* Exercise aim: Echo every one of the items below word for word, but leave out the pictures.

── Excerpted records ──

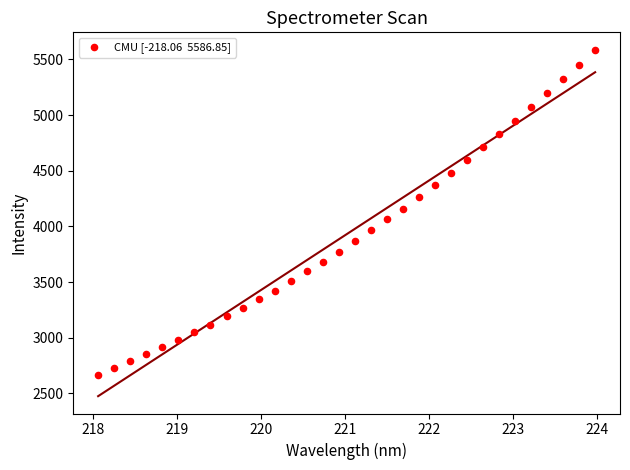

What is the range of X values (max minus min)?

5.9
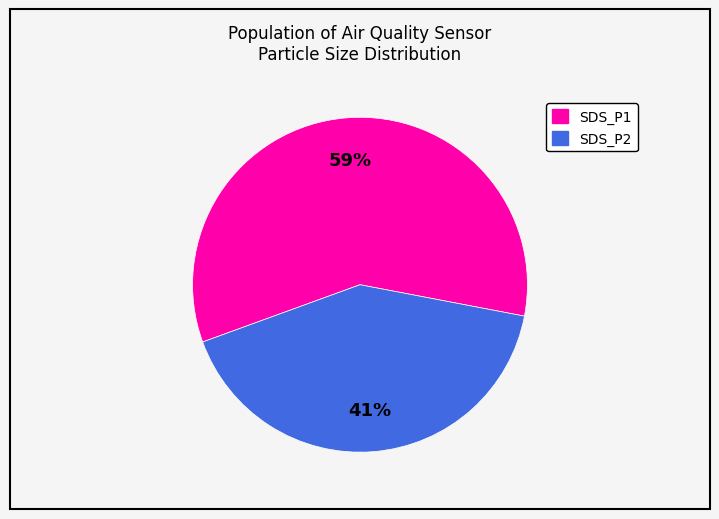

Which slice is the largest?

SDS_P1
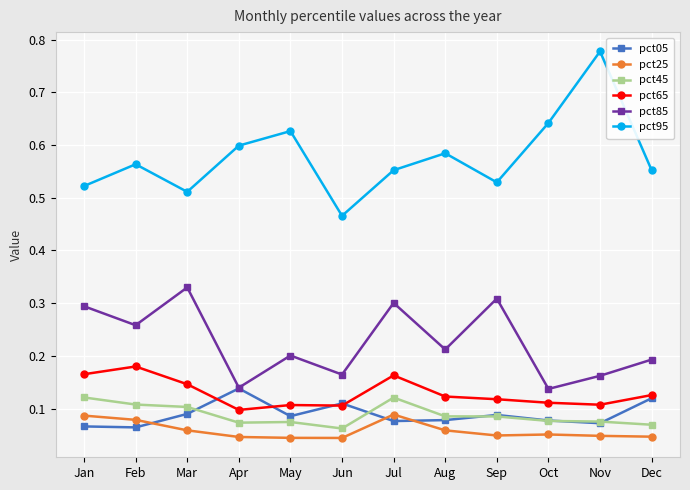

True or false: pct65 and pct85 intersect in this chart.

False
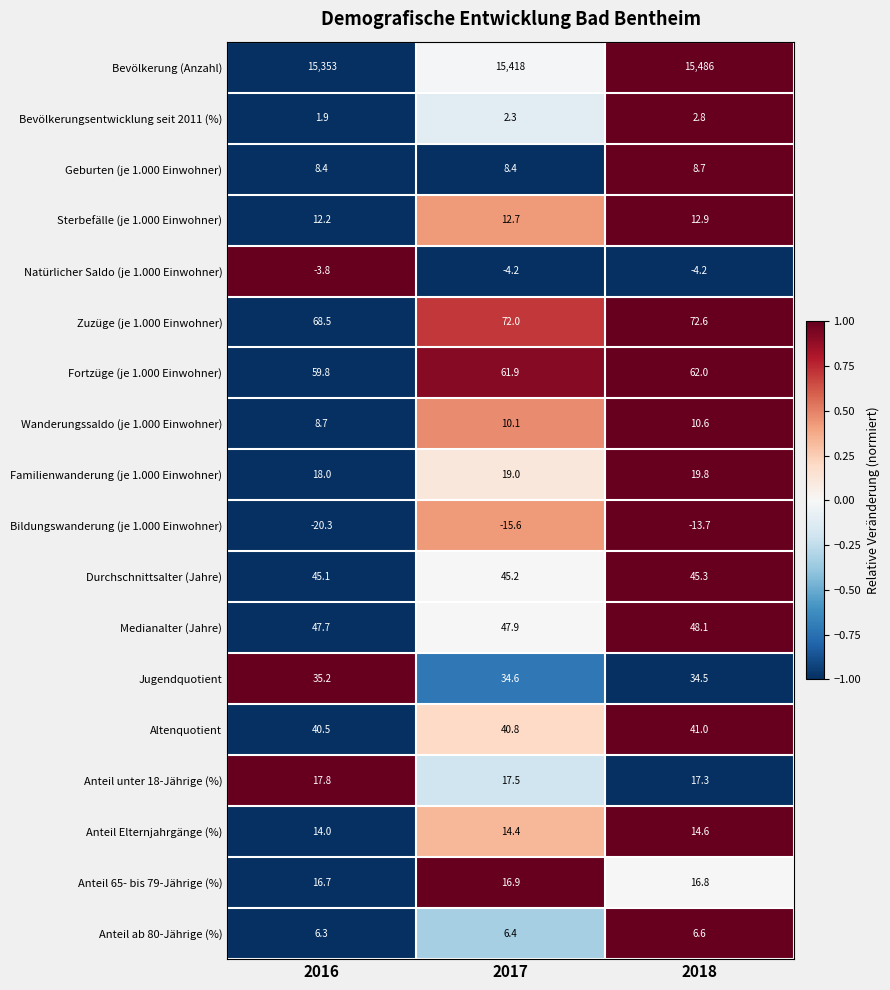

Is it true that Anteil ab 80-Jährige (%) equals 6.4 at 2017?

True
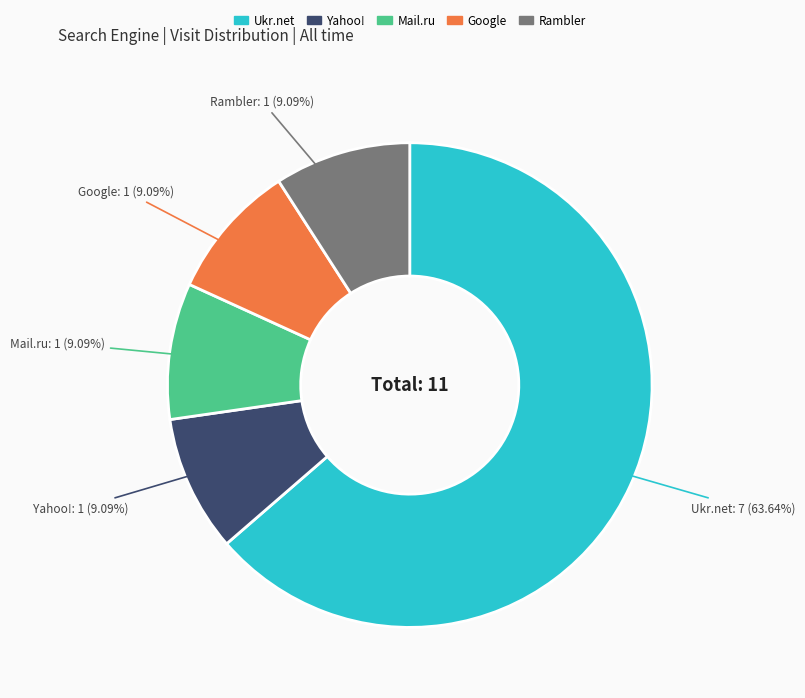

What is the total percentage of Google and Mail.ru?

18.2%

───

* Exercise response:
What is the range of X values (max minus min)?

5.9

Which slice is the largest?

SDS_P1

True or false: pct65 and pct85 intersect in this chart.

False

Is it true that Anteil ab 80-Jährige (%) equals 6.4 at 2017?

True

What is the total percentage of Google and Mail.ru?

18.2%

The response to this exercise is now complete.